> **WORK ORDER**: In the Amaru text, what project fully demonstrates the first phase, the data node?

> **QUOTED PASSAGE**:
· · · · · · ·
A simple pipeline showcasing an Amaru node fetching blocks from the network, validating their header (VRF & KES) and forwarding them to an in-memory ledger performing UTxO management and phase-2 validations.
Amaru
An alternative Rust node client for the Cardano blockchain. Aimed as an entrypoint for client applications initially, it aspires to become a full block-producing node running side-by-side the Haskell nodes to further increase the decentralisation of the platform while fostering its rich open source ecosystem.
Build a new fully interoperable block-producing Cardano node.
One of the core objectives is to achieve a full block-producing Cardano node which can run side-by-side the existing Haskell nodes in a fully interoperable manner. The project is ambitious and spans over many areas such as networking, cryptography or language theory. It is developed from several parts each covering a different aspect of the node and its surrounding ecosystem.
Besides, Amaru is also geared towards developer experience and aims at providing easy to grasp interfaces using widely spread technologies such as gRPC while maintaining compatibility with the strong ecosystem of middlewares, such as Ogmios or Oura, that constitutes the backbone of Cardano services.
Data node
A node capable of synchronizing the chain from a (remote) trusted peer, and serve the data to client applications through an API query layer.
Such a node is most useful for decentralised applications building on the blockchain. It doesn't however take part in the consensus nor help to propagate blocks on the network.
A full relay node as an entrypoint to the network is still required at this point. This first phase is fully demonstrated by Dolos: a data-node written in Rust and whose core modules will be re-used for the development of Amaru.
· · · · · · ·
> **INFORMATION PROVIDED**:
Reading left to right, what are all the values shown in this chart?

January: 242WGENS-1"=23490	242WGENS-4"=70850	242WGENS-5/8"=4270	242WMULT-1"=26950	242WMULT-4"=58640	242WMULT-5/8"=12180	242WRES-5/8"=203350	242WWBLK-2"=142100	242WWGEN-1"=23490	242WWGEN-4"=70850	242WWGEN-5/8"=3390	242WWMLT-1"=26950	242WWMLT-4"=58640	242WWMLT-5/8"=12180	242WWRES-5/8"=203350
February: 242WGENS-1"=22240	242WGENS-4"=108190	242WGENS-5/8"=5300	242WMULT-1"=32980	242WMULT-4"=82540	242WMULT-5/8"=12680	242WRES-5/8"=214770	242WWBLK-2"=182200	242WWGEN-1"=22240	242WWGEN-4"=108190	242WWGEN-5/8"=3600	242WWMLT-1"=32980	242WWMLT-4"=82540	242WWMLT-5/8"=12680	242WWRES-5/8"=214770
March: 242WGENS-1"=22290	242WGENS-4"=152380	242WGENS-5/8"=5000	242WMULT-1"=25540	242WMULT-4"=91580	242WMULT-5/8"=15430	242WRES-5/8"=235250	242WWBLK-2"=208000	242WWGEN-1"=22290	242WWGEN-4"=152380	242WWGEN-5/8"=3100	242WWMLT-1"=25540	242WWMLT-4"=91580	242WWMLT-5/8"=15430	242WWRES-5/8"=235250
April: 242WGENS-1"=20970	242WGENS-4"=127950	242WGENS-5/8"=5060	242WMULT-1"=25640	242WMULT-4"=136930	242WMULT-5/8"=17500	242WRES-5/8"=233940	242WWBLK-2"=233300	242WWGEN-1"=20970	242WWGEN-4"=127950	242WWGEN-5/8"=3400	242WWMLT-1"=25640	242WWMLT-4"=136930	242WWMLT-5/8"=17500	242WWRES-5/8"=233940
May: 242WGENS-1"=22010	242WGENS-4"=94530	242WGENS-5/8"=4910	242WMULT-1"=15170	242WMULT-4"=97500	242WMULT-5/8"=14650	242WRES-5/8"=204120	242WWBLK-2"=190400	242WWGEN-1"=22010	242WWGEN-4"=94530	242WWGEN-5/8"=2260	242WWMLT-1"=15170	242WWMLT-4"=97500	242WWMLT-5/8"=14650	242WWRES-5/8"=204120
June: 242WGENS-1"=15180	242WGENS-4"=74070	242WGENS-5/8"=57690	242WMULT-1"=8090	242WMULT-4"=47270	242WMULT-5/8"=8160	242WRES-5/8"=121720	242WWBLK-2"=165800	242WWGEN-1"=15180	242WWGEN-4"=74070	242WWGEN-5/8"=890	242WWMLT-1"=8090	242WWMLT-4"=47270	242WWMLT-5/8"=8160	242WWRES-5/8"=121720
· · · · · · ·
> **SOLUTION FOR THIS EXERCISE**: Dolos, a data-node written in Rust whose core modules will be re-used for the development of Amaru.